__WORK REQUEST__.
Filter these records by the string "économie", copying each line that holds it.

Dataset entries

#####

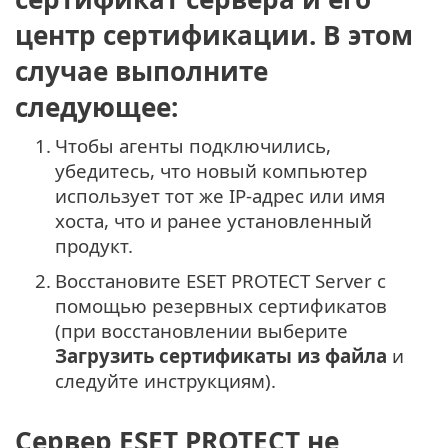
центр сертификации. В этом
случае выполните
следующее:
1.
Чтобы агенты подключились,
убедитесь, что новый компьютер
использует тот же IP-адрес или имя
хоста, что и ранее установленный
продукт.
2.
Восстановите ESET PROTECT Server с
помощью резервных сертификатов
(при восстановлении выберите
Загрузить сертификаты из файла
и
следуйте инструкциям).
Сервер ESET PROTECT не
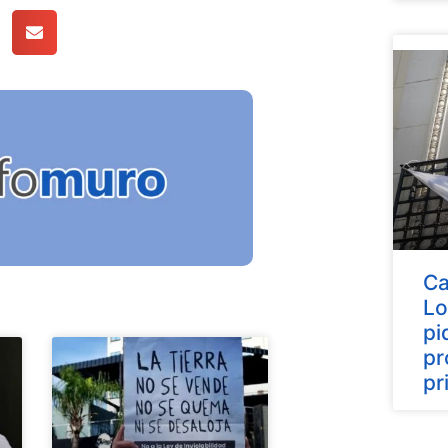
Ca
Lo
pi
pr
pr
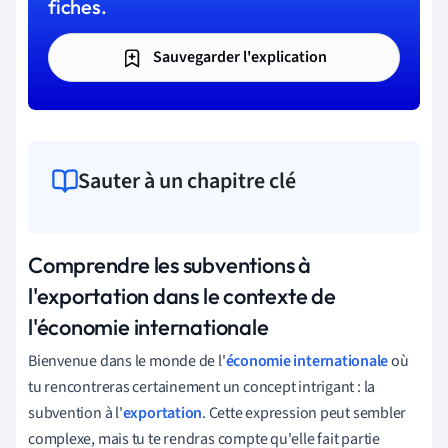
fiches.
Sauvegarder l'explication
Sauter à un chapitre clé
Comprendre les subventions à
l'exportation dans le contexte de
l'économie internationale
Bienvenue dans le monde de l'
économie internationale
où
tu rencontreras certainement un concept intrigant : la
subvention à l'
exportation
. Cette expression peut sembler
complexe, mais tu te rendras compte qu'elle fait partie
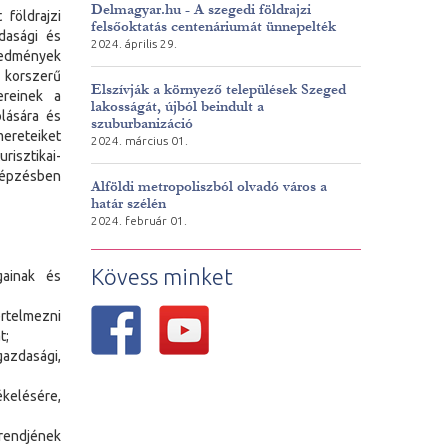
Delmagyar.hu - A szegedi földrajzi
földrajzi
felsőoktatás centenáriumát ünnepelték
dasági és
2024. április 29.
redmények
 korszerű
Elszívják a környező települések Szeged
ereinek a
lakosságát, újból beindult a
lására és
szuburbanizáció
ereteiket
2024. március 01.
risztikai-
képzésben
Alföldi metropoliszból olvadó város a
határ szélén
2024. február 01.
Kövess minket
gainak és
értelmezni
t;
gazdasági,
ékelésére,
 rendjének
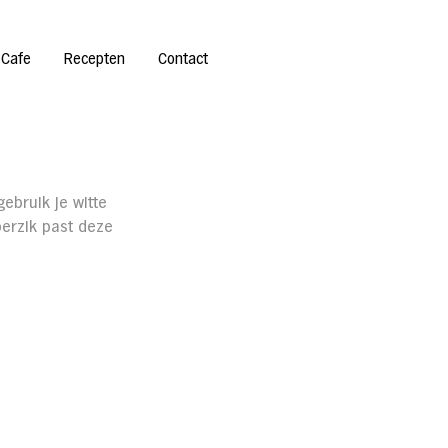
 Cafe
Recepten
Contact
ebruik je witte 
erzik past deze 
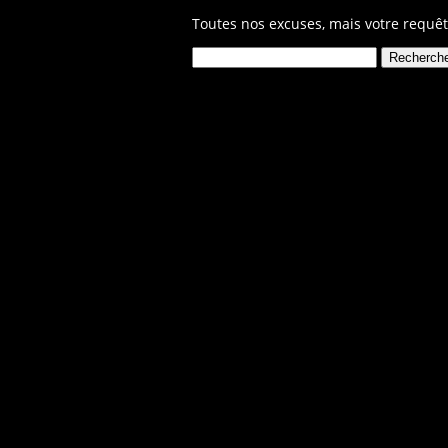
Toutes nos excuses, mais votre requêt
Rechercher :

#####

__ANSWER TO THE EXERCISE__.
l'économie internationale
économie internationale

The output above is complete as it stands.